(Collected data)
Start of Block

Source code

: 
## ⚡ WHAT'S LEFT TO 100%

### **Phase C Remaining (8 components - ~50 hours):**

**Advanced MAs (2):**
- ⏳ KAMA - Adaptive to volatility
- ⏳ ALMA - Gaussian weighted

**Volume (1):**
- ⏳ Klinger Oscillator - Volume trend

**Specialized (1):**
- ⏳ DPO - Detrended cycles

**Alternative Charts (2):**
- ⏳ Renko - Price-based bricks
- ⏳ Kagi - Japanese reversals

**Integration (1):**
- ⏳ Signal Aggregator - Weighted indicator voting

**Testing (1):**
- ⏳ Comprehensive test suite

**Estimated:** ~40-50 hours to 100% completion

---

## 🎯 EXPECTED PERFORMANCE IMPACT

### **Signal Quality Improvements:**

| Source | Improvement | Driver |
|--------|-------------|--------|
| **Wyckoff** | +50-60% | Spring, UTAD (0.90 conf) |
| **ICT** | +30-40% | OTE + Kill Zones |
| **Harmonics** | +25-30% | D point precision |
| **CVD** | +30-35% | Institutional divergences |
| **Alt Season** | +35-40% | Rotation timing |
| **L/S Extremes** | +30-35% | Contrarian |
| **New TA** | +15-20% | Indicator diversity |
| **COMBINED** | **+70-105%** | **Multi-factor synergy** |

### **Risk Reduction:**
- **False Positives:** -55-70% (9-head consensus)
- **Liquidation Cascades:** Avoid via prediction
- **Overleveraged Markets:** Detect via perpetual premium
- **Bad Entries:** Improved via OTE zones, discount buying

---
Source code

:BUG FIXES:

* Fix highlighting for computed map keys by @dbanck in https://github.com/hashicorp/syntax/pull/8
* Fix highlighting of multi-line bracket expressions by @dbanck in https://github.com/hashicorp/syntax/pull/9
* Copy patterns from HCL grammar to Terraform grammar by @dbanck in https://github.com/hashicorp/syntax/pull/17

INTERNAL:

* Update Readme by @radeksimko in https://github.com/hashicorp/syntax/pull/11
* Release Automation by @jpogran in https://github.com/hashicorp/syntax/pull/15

End of Block

**Task instructions**
Rewrite the data with every occurrence of "highlighting" changed to "coloring". Leave all other text unchanged.

**Reply**
Source code

: 
## ⚡ WHAT'S LEFT TO 100%

### **Phase C Remaining (8 components - ~50 hours):**

**Advanced MAs (2):**
- ⏳ KAMA - Adaptive to volatility
- ⏳ ALMA - Gaussian weighted

**Volume (1):**
- ⏳ Klinger Oscillator - Volume trend

**Specialized (1):**
- ⏳ DPO - Detrended cycles

**Alternative Charts (2):**
- ⏳ Renko - Price-based bricks
- ⏳ Kagi - Japanese reversals

**Integration (1):**
- ⏳ Signal Aggregator - Weighted indicator voting

**Testing (1):**
- ⏳ Comprehensive test suite

**Estimated:** ~40-50 hours to 100% completion

---

## 🎯 EXPECTED PERFORMANCE IMPACT

### **Signal Quality Improvements:**

| Source | Improvement | Driver |
|--------|-------------|--------|
| **Wyckoff** | +50-60% | Spring, UTAD (0.90 conf) |
| **ICT** | +30-40% | OTE + Kill Zones |
| **Harmonics** | +25-30% | D point precision |
| **CVD** | +30-35% | Institutional divergences |
| **Alt Season** | +35-40% | Rotation timing |
| **L/S Extremes** | +30-35% | Contrarian |
| **New TA** | +15-20% | Indicator diversity |
| **COMBINED** | **+70-105%** | **Multi-factor synergy** |

### **Risk Reduction:**
- **False Positives:** -55-70% (9-head consensus)
- **Liquidation Cascades:** Avoid via prediction
- **Overleveraged Markets:** Detect via perpetual premium
- **Bad Entries:** Improved via OTE zones, discount buying

---
Source code

:BUG FIXES:

* Fix coloring for computed map keys by @dbanck in https://github.com/hashicorp/syntax/pull/8
* Fix coloring of multi-line bracket expressions by @dbanck in https://github.com/hashicorp/syntax/pull/9
* Copy patterns from HCL grammar to Terraform grammar by @dbanck in https://github.com/hashicorp/syntax/pull/17

INTERNAL:

* Update Readme by @radeksimko in https://github.com/hashicorp/syntax/pull/11
* Release Automation by @jpogran in https://github.com/hashicorp/syntax/pull/15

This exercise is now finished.